A criminal complaint filed Monday charges Thomas Patrick Connally Jr., 56, with threats against a federal official and interstate communication containing a threat to harm.
Beginning in December and up to last week, Connally used a Switzerland-based encrypted email service to send a series of emails to Collins and Fauci, according to an affidavit filed with the complaint.
Fauci is U.S. President Joe Biden's chief medical adviser and director of the National Institute of Allergy and Infectious Diseases, part of NIH in Bethesda, Md.
He was appointed to his post in 1984, but his visibility has increased amid the coronavirus pandemic.
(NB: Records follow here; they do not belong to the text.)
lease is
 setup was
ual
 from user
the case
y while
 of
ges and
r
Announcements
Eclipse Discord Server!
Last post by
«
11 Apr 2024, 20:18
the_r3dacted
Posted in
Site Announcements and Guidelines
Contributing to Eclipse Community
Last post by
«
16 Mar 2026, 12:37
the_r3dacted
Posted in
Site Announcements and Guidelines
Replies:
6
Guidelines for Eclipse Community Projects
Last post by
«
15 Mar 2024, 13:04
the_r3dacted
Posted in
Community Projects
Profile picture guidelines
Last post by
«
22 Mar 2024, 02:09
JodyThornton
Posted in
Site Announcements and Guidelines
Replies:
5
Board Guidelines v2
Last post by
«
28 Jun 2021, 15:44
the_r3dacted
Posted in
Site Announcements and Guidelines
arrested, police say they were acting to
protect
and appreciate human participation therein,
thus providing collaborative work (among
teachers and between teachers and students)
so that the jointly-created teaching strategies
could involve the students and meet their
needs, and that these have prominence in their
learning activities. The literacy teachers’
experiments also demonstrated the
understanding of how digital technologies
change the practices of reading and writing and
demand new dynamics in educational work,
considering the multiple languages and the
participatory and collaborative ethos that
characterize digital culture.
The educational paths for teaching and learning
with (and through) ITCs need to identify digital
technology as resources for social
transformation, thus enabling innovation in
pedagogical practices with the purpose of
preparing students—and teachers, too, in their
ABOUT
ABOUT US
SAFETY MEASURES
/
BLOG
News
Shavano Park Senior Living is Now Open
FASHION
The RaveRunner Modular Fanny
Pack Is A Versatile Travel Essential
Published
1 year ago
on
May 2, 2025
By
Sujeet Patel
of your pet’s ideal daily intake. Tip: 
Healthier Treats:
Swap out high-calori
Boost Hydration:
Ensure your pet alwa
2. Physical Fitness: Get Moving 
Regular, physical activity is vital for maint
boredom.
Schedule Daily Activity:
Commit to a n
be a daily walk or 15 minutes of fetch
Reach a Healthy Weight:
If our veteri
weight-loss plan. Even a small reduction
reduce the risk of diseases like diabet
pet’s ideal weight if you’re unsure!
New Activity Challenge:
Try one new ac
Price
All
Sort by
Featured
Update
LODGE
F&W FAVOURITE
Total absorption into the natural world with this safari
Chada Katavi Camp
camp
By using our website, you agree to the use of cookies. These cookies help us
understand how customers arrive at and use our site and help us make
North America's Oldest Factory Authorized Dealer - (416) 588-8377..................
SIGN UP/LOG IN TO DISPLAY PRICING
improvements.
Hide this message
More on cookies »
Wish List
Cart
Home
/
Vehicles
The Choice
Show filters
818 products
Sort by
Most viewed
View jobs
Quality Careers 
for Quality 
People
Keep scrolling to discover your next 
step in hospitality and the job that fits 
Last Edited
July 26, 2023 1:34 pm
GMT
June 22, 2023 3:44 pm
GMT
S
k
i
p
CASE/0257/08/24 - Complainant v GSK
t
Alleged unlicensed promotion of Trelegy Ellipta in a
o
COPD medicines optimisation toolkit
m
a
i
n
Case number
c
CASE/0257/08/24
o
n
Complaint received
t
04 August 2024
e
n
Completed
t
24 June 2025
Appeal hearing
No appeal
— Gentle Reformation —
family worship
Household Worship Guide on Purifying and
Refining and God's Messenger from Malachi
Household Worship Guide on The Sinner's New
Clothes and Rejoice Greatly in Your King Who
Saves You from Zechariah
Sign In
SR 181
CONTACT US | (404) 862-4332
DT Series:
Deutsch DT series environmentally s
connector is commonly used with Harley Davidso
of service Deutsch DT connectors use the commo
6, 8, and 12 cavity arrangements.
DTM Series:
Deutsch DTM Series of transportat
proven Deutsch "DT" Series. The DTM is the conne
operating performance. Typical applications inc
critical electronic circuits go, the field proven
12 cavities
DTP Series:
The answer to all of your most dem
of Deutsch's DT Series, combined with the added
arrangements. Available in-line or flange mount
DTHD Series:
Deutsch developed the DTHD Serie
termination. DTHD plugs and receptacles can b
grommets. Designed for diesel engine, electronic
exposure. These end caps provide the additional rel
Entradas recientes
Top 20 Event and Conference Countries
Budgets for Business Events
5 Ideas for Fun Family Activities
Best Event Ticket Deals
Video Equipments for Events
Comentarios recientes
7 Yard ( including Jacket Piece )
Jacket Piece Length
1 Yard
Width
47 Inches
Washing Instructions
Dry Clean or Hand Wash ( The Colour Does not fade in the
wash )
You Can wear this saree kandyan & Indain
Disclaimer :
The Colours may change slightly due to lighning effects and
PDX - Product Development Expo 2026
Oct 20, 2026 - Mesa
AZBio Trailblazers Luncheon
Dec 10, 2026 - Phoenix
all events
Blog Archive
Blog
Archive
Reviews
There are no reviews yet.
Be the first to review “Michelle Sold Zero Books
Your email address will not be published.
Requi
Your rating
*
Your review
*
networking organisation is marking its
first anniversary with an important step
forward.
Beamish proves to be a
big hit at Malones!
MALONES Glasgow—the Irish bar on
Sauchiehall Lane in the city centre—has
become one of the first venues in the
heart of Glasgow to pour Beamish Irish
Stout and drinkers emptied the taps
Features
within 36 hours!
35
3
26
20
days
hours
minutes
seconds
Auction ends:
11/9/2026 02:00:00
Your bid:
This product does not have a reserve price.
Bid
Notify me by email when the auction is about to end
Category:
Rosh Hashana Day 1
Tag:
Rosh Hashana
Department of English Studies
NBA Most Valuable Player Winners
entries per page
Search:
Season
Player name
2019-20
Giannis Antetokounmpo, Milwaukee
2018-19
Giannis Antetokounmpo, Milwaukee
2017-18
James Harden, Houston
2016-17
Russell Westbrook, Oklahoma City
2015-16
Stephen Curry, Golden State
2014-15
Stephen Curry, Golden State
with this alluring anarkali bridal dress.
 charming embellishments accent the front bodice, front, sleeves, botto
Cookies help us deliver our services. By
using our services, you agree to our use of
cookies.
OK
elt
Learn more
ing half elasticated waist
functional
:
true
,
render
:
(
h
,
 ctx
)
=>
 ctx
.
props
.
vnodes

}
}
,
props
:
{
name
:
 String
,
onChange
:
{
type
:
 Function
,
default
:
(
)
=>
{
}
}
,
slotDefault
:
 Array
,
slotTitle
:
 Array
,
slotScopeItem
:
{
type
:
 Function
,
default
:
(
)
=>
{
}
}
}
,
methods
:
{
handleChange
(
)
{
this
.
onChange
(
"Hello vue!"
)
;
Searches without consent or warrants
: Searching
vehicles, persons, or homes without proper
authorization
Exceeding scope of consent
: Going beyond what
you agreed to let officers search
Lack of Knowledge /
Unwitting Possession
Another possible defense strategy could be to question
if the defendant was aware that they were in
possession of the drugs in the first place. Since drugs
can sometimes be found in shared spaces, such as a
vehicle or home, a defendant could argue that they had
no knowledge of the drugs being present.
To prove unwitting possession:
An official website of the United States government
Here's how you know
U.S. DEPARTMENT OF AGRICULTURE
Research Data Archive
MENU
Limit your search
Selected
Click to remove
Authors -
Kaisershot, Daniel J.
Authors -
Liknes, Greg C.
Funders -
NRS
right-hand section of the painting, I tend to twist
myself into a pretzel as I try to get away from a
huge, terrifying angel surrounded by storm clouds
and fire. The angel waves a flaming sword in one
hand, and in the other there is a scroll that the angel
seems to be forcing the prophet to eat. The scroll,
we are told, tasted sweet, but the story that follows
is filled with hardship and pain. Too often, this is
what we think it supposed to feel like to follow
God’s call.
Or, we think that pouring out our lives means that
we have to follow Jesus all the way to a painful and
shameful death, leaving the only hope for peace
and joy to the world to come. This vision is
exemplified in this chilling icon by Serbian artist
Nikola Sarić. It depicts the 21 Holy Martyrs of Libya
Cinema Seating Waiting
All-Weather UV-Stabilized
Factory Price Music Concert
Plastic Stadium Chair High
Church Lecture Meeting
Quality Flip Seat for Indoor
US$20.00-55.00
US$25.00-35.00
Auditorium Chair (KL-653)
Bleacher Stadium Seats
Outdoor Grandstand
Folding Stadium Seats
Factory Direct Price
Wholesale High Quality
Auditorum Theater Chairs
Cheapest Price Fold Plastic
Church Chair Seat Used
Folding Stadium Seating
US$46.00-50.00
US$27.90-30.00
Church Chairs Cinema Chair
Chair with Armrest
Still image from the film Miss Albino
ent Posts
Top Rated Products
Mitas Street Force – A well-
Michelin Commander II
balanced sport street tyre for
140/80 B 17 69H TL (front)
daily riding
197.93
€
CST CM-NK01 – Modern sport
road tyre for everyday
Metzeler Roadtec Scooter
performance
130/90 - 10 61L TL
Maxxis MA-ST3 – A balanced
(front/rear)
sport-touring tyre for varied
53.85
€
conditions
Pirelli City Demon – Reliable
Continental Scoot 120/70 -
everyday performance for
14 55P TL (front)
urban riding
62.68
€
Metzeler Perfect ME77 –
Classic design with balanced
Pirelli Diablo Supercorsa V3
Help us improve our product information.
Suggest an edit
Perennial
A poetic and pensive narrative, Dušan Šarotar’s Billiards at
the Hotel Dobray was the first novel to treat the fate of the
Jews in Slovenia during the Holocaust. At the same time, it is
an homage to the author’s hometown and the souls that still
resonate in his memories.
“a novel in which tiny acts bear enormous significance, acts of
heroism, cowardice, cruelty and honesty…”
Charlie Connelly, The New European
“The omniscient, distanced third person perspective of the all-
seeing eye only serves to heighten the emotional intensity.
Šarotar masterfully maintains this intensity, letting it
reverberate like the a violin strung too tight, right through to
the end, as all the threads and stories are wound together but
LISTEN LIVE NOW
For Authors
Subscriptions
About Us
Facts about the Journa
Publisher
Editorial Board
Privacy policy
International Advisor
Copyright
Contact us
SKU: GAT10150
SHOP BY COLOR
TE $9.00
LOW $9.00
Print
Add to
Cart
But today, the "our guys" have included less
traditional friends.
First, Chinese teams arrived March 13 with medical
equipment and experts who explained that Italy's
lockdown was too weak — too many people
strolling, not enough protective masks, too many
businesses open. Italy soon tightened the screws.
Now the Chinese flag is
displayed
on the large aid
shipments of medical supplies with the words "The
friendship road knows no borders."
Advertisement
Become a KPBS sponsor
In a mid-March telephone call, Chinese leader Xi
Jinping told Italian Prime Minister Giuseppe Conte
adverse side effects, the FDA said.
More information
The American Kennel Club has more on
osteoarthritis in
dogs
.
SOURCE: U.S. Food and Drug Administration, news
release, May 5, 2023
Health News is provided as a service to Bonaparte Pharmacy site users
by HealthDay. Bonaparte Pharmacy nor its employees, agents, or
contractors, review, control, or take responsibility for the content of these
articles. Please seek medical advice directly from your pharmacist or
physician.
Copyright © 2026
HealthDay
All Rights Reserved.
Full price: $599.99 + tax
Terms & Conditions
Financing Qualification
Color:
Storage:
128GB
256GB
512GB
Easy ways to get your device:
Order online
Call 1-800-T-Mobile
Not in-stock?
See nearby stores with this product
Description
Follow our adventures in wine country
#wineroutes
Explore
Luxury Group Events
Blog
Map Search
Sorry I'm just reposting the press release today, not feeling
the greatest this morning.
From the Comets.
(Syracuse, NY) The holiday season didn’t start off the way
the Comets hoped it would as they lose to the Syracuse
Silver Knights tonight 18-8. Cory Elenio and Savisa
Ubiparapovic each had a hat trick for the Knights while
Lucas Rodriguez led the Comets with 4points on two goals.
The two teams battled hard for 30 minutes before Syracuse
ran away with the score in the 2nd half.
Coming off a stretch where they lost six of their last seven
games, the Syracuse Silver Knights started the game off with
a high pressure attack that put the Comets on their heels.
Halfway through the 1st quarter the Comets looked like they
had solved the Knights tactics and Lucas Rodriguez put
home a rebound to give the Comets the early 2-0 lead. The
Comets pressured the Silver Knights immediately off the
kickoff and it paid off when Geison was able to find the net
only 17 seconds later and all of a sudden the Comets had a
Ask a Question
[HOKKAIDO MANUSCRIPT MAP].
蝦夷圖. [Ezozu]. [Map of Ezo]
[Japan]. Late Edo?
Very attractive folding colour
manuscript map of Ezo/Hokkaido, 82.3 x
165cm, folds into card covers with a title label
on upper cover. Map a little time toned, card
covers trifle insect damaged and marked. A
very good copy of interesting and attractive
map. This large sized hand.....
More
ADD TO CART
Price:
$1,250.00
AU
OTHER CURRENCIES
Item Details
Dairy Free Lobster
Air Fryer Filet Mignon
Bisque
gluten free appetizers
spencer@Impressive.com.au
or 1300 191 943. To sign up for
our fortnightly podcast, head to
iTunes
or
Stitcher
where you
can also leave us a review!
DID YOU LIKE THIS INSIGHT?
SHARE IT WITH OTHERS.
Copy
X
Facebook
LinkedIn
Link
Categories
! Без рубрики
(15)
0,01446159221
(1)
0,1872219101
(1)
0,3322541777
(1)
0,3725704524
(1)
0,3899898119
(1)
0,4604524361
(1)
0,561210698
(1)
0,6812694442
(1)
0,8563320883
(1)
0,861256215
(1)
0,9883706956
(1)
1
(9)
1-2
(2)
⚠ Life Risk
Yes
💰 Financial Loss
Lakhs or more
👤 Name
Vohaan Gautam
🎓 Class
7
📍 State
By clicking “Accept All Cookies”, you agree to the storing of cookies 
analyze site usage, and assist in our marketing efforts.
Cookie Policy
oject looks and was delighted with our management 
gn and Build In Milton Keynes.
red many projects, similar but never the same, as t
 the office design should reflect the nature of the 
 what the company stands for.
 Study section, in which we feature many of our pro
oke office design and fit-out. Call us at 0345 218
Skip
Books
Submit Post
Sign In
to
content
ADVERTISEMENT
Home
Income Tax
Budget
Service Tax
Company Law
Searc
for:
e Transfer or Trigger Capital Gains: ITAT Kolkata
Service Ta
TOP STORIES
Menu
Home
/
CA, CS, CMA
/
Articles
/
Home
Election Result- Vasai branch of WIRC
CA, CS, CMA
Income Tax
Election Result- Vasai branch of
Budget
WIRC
He has been a vocal supporter of vaccines and other preventive measures against COVID-19 and has been lauded for his leadership in the fight against HIV/AIDS.
One email threatened that Fauci and his family would be "dragged into the street, beaten to death, and set on fire."
Defendant expected in court Wednesday
On April 24, Collins received four emails from the encrypted address associated with Connally and 30 minutes later, Fauci received a string of seven threatening emails just minutes apart, according to the affidavit.
One of those emails threatened that Fauci would be "hunted, captured, tortured and killed."
The complaint was unsealed Tuesday after Connally's arrest. He was arrested in West Virginia, U.S. Attorney's Office spokesperson Marcia Murphy said. It's unclear where he lives.
Connally is scheduled for an initial appearance in U.S. District Court in Greenbelt on Wednesday. Online court records do not list an attorney for him.
"We will never tolerate violent threats against public officials," acting U.S. attorney Jonathan Lenzner said in a news release.
"Our public health officials deserve our thanks and appreciation for their tireless work, and we will not hesitate to bring charges against those individuals who seek to use fear to silence these public servants."
If convicted, Connally faces a maximum sentence of 10 years in federal prison for threats against a federal official, and a maximum of five years in federal prison for interstate communication containing a threat to harm.